Alla ripresa ci sarà subito l’Eurolega.
"Le speranze sono ridotte al minimo, o forse inesistenti".
Resa?
"Nemmeno per sogno. Cercheremo di vincere. Per rispetto della maglia, dei tifosi e di noi stessi. Nessuno ci sta a perdere".
Un anno fa, in Eurolega, girava in maniera diversa.
"E’ cambiata la squadra, è cambiato qualche finale. Poi ci sono stati gli infortuni. Senza dimenticare che all’inizio, eravamo senza Cacok e Grazulis, ovvero almeno un centro. E adesso siamo andati avanti senza Clyburn e Zizic. Due del quintetto".

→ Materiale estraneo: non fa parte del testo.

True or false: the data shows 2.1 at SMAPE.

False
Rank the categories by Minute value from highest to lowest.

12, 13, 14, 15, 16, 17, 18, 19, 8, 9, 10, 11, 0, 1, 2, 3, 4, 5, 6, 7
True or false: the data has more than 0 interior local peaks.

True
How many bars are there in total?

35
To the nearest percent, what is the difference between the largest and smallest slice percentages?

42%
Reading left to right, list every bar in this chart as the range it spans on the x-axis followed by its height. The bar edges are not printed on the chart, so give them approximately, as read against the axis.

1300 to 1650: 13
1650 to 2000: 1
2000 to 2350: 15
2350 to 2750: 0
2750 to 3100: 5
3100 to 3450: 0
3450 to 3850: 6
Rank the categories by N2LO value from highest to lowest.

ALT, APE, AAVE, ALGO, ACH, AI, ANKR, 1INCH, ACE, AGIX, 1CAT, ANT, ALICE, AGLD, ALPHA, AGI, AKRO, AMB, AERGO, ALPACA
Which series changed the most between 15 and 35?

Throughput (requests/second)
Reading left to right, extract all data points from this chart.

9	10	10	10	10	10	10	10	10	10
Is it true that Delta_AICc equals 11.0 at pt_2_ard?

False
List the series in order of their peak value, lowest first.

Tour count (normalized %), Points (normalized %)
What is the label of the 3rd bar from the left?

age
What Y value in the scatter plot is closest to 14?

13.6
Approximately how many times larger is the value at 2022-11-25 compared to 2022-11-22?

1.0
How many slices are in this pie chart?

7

Ripensa mai al suo stop di un anno fa?
"Sì, ogni tanto sì. Mi ritengo fortunato. Ne sono uscito. Ho scoperto tanti amici".
Ha avuto paura?
"La verità?".
Sì.
"Il primo pensiero è stata la paura di morire. Fino al giorno prima stavo bene, poi scopro un problema oncologico. E mi spavento. Quando mi spiegano che posso guarire nasce un’altra paura".
Quale?
"Sono un atleta, amo il basket. Ho pensato che la mia carriera potesse essere finita".
E invece è qua.
"Lo devo alla mia famiglia, che non mi ha mai lasciato solo. Alla società che mi è stata vicina. E a tante persone che ho scoperto amiche. Quando si è diffusa la notizia del tumore, ho trovato chiamate e incoraggiamenti di persone che nemmeno pensavo".
Vorrebbe diventare testimonial per combattere il problema?
"Non lo so. Ho partecipato a qualche dibattito e convegno. Ho raccontato me stesso. Quello che ho provato. Come ne sono uscito. Non è stato un peso: se le mie parole possono essere d’aiuto, sono a disposizione".
Il tiro da tre?
"Va e viene. Chiaro che non sono né mi sento Belinelli. Anche se il tiro non entra, però, posso dare una mano in tanti modi".
Dusko Ivanovic?
"Grande esperienza. Lo conoscevo dai tempi del Baskonia. Mi sono trovato bene allora. Mi sto trovando bene adesso. Mi sembra che la squadra stia anche giocando meglio".
Gira e rigira, torniamo allo scudetto.
"E io lì voglio arrivare. Il tricolore finora mi è sfuggito, ma voglio prenderlo, prima o poi. Farlo con questa maglia addosso sarebbe ancora più bello".